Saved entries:
..............................

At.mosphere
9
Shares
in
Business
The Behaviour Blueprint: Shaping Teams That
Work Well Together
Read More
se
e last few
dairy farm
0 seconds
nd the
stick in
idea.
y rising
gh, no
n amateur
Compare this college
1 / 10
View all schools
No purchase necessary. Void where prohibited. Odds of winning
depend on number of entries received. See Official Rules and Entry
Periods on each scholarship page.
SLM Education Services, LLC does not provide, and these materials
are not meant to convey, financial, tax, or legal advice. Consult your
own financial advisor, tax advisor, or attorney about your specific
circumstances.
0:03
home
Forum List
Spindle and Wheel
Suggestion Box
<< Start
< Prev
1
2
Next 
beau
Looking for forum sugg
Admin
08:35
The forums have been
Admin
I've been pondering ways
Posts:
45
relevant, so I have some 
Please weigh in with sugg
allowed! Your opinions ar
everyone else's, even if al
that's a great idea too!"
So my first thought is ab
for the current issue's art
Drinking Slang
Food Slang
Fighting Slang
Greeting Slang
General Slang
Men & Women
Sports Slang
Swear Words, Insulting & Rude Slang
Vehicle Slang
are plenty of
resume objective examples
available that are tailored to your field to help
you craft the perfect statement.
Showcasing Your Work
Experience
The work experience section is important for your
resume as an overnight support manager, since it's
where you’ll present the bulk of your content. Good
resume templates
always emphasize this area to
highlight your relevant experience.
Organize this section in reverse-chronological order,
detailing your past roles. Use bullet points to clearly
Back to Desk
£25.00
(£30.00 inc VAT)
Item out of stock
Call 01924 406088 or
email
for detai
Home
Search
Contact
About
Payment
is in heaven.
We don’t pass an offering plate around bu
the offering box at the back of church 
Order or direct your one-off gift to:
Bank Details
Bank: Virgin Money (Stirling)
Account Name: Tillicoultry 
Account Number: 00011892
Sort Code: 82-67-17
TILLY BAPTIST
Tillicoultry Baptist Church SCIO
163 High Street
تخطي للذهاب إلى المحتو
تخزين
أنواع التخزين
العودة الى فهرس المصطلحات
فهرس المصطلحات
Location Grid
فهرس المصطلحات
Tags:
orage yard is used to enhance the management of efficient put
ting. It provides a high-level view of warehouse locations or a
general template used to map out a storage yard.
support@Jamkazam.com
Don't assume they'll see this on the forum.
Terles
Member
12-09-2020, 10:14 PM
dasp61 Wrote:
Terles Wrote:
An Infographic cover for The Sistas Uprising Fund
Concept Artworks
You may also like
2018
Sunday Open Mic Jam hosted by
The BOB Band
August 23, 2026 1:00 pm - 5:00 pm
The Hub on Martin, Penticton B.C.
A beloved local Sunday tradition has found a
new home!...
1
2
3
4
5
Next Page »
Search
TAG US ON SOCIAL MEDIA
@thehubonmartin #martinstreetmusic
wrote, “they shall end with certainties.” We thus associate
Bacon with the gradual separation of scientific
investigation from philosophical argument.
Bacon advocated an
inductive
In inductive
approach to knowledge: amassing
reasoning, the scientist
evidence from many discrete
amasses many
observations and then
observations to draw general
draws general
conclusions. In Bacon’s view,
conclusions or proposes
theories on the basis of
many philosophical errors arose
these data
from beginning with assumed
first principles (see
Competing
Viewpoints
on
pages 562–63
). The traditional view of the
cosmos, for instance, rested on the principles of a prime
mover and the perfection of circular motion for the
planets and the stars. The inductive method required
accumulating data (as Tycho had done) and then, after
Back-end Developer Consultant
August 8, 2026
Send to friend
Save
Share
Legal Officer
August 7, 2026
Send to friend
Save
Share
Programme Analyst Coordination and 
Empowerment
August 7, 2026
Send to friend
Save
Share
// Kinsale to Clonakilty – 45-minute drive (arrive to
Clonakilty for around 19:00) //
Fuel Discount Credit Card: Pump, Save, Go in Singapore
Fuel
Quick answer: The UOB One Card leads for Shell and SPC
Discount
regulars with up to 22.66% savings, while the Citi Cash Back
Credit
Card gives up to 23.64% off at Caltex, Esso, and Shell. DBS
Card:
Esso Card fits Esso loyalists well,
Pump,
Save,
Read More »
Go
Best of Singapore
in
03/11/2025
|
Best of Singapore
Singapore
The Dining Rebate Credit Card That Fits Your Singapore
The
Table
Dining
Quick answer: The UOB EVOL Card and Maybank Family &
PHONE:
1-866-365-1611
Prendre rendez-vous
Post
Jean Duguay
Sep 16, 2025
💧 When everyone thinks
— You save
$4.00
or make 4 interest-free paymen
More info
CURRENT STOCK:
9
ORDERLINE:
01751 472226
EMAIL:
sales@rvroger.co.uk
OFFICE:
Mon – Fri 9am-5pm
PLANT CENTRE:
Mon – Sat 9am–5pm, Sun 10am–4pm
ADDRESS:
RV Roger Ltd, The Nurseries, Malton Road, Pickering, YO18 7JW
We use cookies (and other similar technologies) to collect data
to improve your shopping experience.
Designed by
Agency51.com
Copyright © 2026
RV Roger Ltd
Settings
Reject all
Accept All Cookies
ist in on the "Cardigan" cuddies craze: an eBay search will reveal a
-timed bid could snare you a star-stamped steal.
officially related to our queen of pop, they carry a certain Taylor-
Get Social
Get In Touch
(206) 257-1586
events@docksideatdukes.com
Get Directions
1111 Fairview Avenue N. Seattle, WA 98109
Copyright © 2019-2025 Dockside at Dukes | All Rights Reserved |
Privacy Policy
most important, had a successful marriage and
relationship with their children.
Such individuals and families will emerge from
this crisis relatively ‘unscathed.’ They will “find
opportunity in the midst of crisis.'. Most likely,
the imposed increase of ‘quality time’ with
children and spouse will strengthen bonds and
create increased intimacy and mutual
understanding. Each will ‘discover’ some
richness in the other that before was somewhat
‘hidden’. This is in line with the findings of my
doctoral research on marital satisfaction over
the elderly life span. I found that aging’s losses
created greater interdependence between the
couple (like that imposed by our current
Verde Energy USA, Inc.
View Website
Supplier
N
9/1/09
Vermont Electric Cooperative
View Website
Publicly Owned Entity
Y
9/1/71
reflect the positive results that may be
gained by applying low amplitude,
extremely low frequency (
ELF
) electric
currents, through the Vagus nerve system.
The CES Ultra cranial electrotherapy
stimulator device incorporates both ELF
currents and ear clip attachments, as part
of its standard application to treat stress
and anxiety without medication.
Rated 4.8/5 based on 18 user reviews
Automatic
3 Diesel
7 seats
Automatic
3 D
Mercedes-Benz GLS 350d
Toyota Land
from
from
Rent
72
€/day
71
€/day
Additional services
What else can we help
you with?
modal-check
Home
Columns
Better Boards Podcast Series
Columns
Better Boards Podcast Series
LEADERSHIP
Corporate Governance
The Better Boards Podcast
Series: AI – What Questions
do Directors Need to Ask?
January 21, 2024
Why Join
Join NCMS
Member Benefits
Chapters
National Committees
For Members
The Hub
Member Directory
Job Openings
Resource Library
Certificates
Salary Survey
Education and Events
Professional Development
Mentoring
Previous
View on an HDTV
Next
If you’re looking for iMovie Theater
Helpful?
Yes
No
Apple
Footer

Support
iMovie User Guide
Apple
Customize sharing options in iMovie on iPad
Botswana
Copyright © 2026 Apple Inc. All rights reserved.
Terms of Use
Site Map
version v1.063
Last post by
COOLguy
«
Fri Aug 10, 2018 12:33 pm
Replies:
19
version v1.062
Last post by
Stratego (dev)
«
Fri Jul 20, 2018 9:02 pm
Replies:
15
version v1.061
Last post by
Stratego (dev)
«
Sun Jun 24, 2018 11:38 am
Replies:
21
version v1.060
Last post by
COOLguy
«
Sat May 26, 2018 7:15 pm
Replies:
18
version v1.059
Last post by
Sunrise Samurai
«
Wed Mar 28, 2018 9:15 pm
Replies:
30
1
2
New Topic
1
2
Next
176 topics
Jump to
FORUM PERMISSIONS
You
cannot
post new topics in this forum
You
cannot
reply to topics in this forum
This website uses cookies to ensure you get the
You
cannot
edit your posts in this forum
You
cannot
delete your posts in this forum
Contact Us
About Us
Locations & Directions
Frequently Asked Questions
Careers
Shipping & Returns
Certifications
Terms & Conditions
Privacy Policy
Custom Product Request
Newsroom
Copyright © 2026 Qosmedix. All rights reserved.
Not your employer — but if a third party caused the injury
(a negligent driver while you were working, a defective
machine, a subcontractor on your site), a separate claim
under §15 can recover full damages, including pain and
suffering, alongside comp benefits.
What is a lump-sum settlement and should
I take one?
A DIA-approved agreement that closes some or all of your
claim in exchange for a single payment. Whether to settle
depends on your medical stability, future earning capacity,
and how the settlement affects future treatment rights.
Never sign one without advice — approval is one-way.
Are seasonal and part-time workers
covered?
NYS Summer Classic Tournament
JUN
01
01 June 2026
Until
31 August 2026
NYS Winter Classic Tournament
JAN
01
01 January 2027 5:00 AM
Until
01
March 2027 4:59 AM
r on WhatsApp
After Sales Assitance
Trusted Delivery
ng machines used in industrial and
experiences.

..............................

**Task**
The expected answer is every line in the data above that carries the string "Shell".

**Answer to this exercise**
Quick answer: The UOB One Card leads for Shell and SPC
Card gives up to 23.64% off at Caltex, Esso, and Shell. DBS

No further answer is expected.